Apesar da Beira-Trilhos ser um dos pontos sensíveis na discussão, Scalabrin destaca que os pedidos de reintegração de posse nas áreas ocupadas às margens das ferrovias chegam às mesas de juízes gaúchos, catarinenses e paranaenses. “Os dados divulgados pelo Sistema de Conciliação (Sistcon) do Tribunal Regional Federal da 4ª Região (TRF4) informam que somente em Cruz Alta, há 124 ações de reintegração de posse envolvendo imóveis de Cruz Alta, Panambi e Tupanciretã, bem como que, no Rio Grande do Sul, seriam mais de 1,3 mil processos; no Paraná, mais de 900 processos e em Santa Catarina mais de 180 processos”, salientou.
Desde 2020, a possibilidade de remoção forçada das famílias residentes no entorno das vias férreas no território gaúcho está suspensa até que sejam implantados estudos sobre a concessão da Malha Sul. “O levantamento preliminar de cidades e situações revela a importância da questão beira-trilhos para essas cidades e o impacto que a renovação da concessão da malha sul da rede ferroviária federal pode ter no direito à moradia de milhares de pessoas”, frisou Scalabrin.
Décadas de contestação
De acordo com o relatório produzido pela Comissão de Direitos Humanos de Passo Fundo (CDHPF), as primeiras construções habitacionais na zona de domínio iniciaram há cerca de quatro décadas por moradores em situação de vulnerabilidade socioeconômica. “Se esta solução fosse viabilizada, ao menos para parte dos trilhos, seria uma grande vitória porque a imensa maioria sempre afirma a preferência pela saída dos trilhos”, relatou um dos membros da coordenação do CDHPF, Paulo César Carbonari. “No entanto, é preciso ter sempre ciência de que se tudo caminhar para manter os moradores, haverá a necessidade de projetos de regularização da ocupação, que não é somente fundiário, mas especialmente precisa de projeto de urbanização pois o que se quer é que o direito à moradia adequada seja garantido para todos os ocupantes”, prosseguiu.

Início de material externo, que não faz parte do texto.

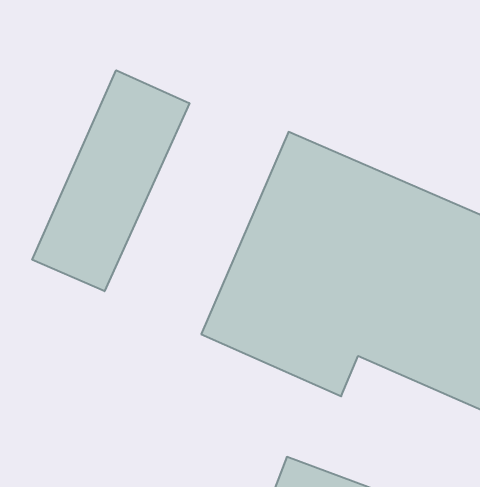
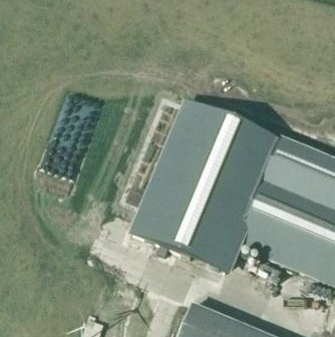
building: [32,70,189,291] -> none

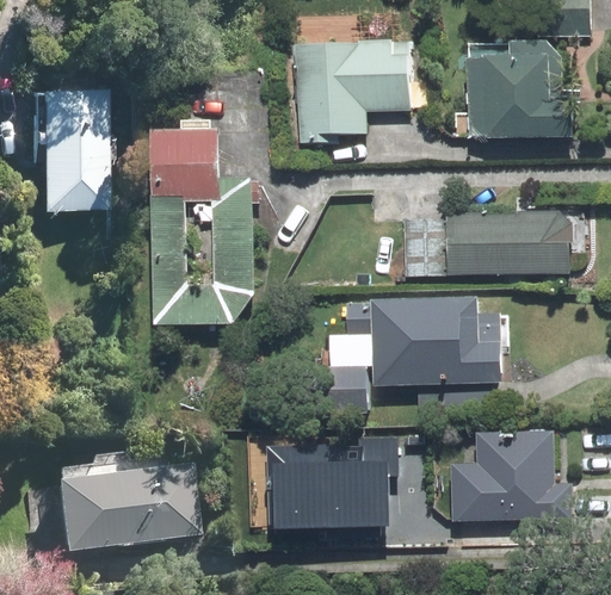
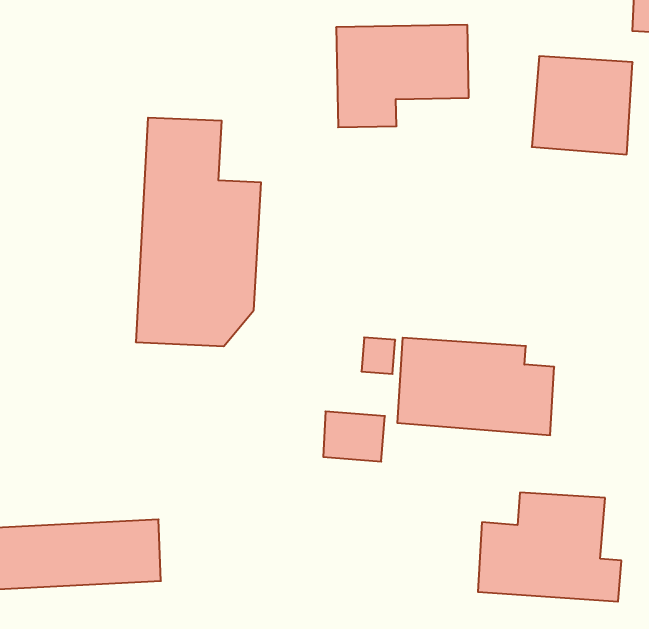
building: [33,88,95,204] -> none
building: [412,222,566,272] -> none
building: [273,435,405,531] -> none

Por isso, considera, não se trataria de uma devolução do trecho e, sim, de uma transferência. “As áreas que hoje são da União passariam para o Município que, por sua vez, teria que fazer a regularização fundiária para as famílias que ocupam a Beira-Trilhos. Mas, tudo isso, precisa da resolução de algumas preliminares”, justificou Carbonari citando a não inclusão de determinados trechos ferroviários no processo de concessão em curso, a habilitação no programa federal, aludido pelo secretário municipal de Habitação, e a concordância da União em ceder a área. “O fato é que há trechos inteiros inativos e que poderiam perfeitamente ser transferidos, mas isso depende de uma decisão do governo federal no processo de concessão”, reiterou.
Ainda sem datas fixadas no calendário da ANTT, está prevista uma audiência pública para debater o novo plano de concessão pretendido pela Rumo. "Qualquer solução para a situação precisa ter a participação direta dos moradores. Eles são os sujeitos centrais e sua participação em todo o processo nunca pode ser dispensada. Afinal, é de suas vidas, da vida das suas famílias, que se está tratando. Ninguém melhor do que eles para saber de suas necessidades e para colaborar com a resolução de suas demandas”, observou Carbonari.
Em 2018, funcionários do Departamento Nacional de Infraestrutura de Transportes (DNIT) estiveram percorrendo o trecho da Beira-Trilhos para fazer um levantamento dos 15 quilômetros de linha férrea para identificar as famílias em situação de risco para embasar a busca por soluções.